Fix: Default to cursor-based pagination:
GET /api/products?limit=20&cursor=abc123
Response: { "data": [...], "pagination": { "next_cursor": "def456", "has_more": true } }
### Inconsistent: Mixed Naming Conventions
GET /api/userProfiles (camelCase)
GET /api/order_items (snake_case)
Fix: Choose one convention (kebab-case recommended for URLs):
GET /api/user-profiles
GET /api/order-items
When to Use
Run this before publishing an API to external consumers, during design reviews for new endpoints, or when auditing an existing API for consistency. Most valuable early in the design phase — fixing API inconsistencies after clients are integrated is ten times harder than getting it right upfront.
Pro Tips
- Include all endpoints — API design issues are often about consistency across the surface, not within a single endpoint. Provide the full route list.

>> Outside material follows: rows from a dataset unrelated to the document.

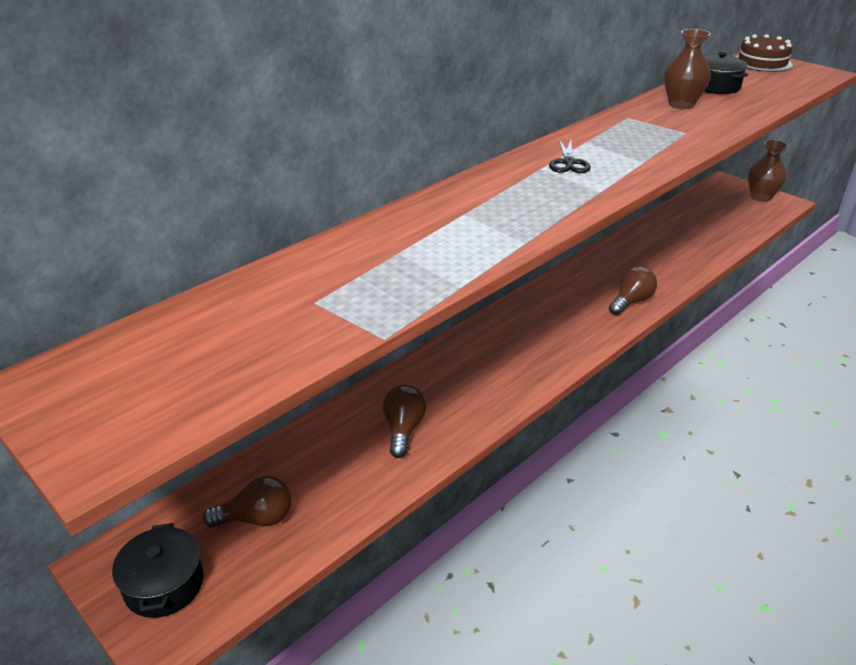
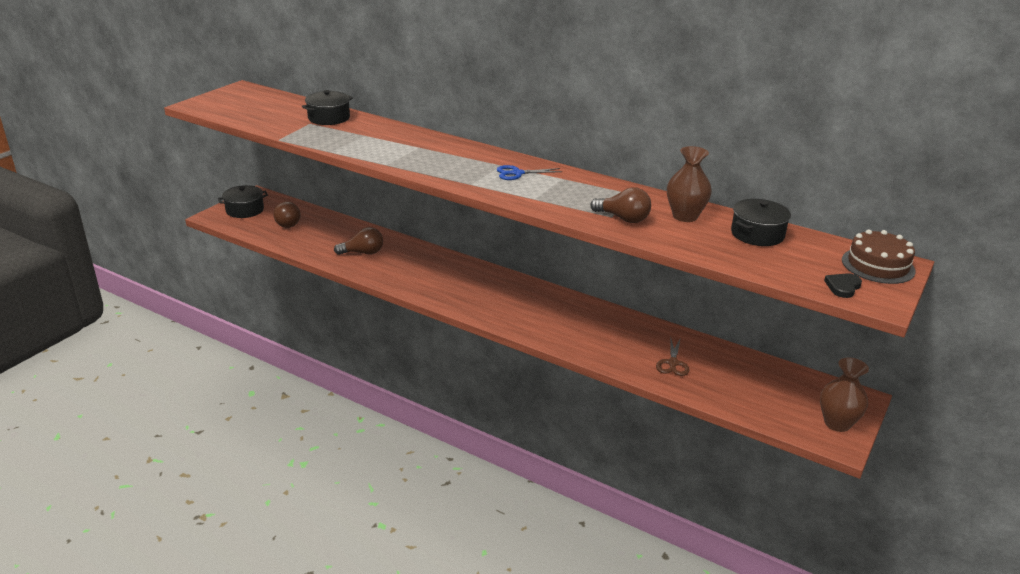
camera: 75 degrees right, 5 degrees down
(298, 281) = (329, 118): none -> black pot
(568, 163) = (517, 173): black scissors -> blue scissors
(631, 301) = (550, 332): brown light bulb -> brown light bulb (623, 218)
(684, 245) = (672, 363): none -> brown scissors
(804, 78) = (843, 287): none -> black heart

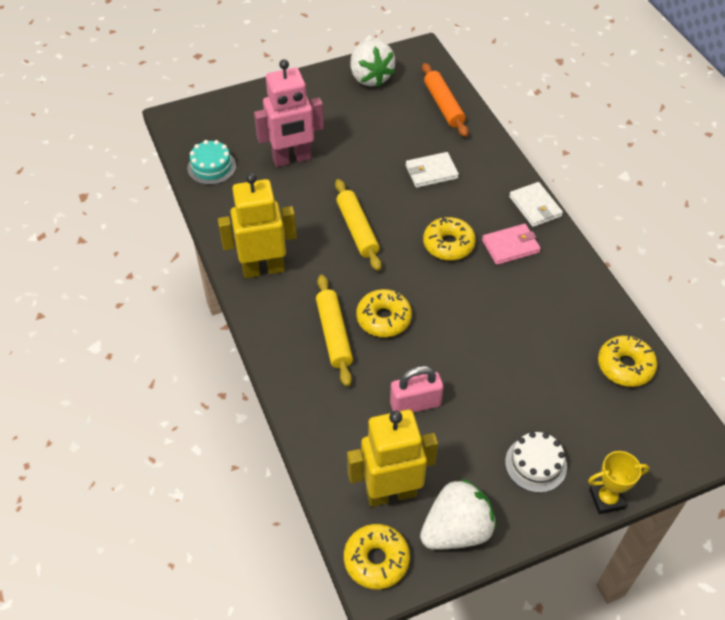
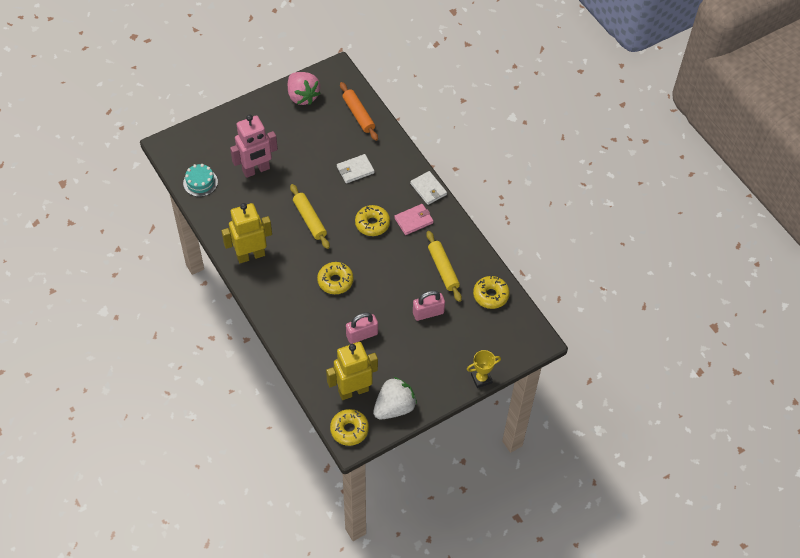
camera: 10 degrees left, 5 degrees up
(333, 334) = (304, 295): yellow rolling pin -> yellow rolling pin (443, 269)
(370, 77) = (302, 96): white strawberry -> pink strawberry
(523, 382) = (428, 313): none -> pink padlock
(536, 464) = (438, 363): white cake -> none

- Specify your consumers — mobile clients need different pagination than web dashboards. Third-party developers need different error detail than internal teams.
- Ask for an OpenAPI spec — follow up with “Generate an OpenAPI 3.0 spec for the corrected API design” to get a machine-readable contract.
- Version from day one — even if you think you will not need versioning, adding
/v1/costs nothing now and saves massive migration pain later.